= Goal =
Copy the lines below word for word, from the line containing "this field: h=9" up to and including the line containing "Shows: h=8 m=29 s=21", and leave the pictures out of your copy.
-- Begin Stored rows --
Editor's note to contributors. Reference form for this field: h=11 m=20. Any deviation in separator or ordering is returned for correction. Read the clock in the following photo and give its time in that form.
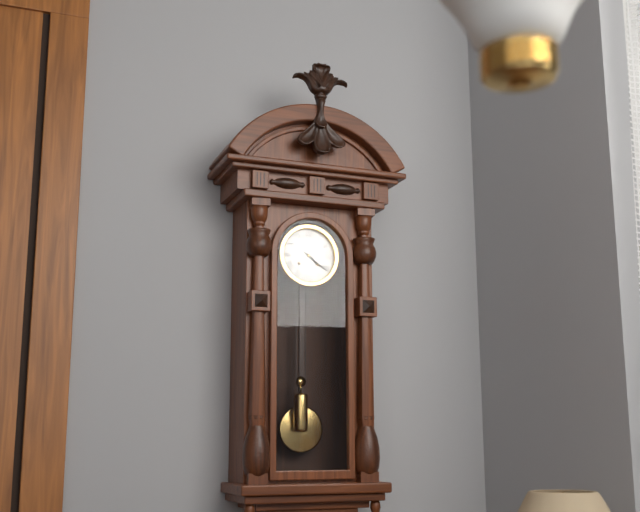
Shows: h=4 m=21
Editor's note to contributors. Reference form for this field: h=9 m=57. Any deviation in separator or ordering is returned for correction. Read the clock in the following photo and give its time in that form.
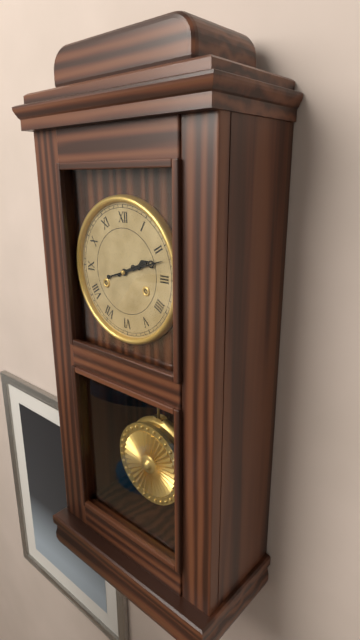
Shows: h=2 m=12
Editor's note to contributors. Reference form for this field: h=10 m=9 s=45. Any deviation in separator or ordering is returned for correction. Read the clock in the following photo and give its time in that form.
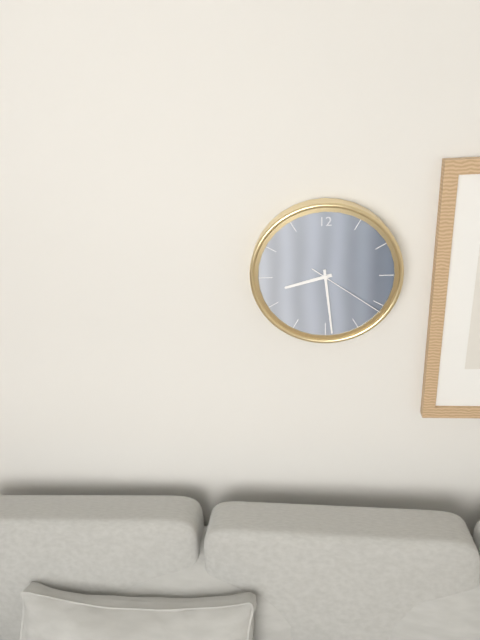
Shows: h=8 m=29 s=21
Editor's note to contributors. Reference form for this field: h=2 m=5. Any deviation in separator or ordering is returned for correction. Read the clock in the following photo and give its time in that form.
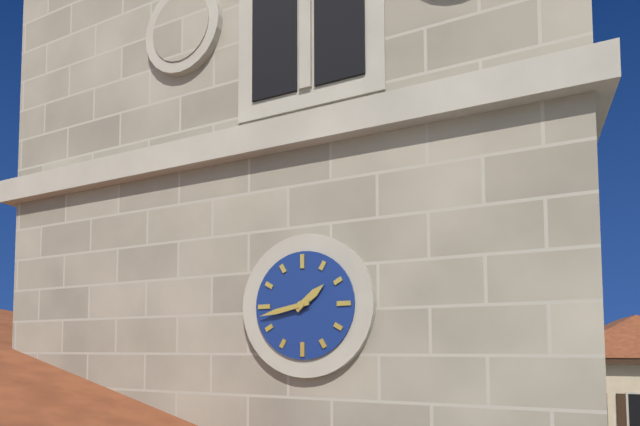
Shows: h=1 m=43
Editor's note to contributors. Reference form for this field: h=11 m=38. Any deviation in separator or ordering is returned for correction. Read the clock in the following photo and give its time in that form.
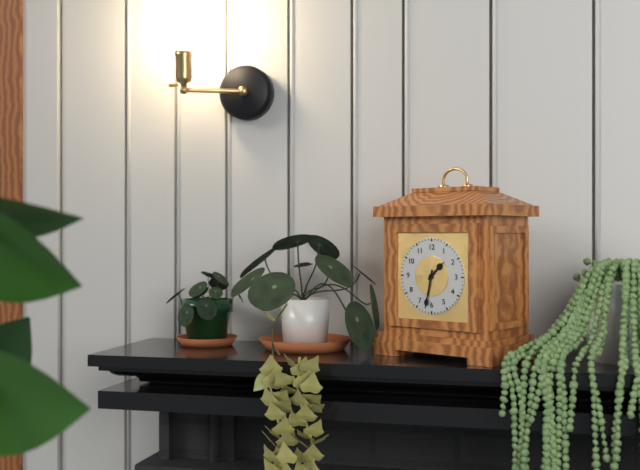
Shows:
-- End Stored rows --
= Solution for this task =
Editor's note to contributors. Reference form for this field: h=9 m=57. Any deviation in separator or ordering is returned for correction. Read the clock in the following photo and give its time in that form.
Shows: h=2 m=12
Editor's note to contributors. Reference form for this field: h=10 m=9 s=45. Any deviation in separator or ordering is returned for correction. Read the clock in the following photo and give its time in that form.
Shows: h=8 m=29 s=21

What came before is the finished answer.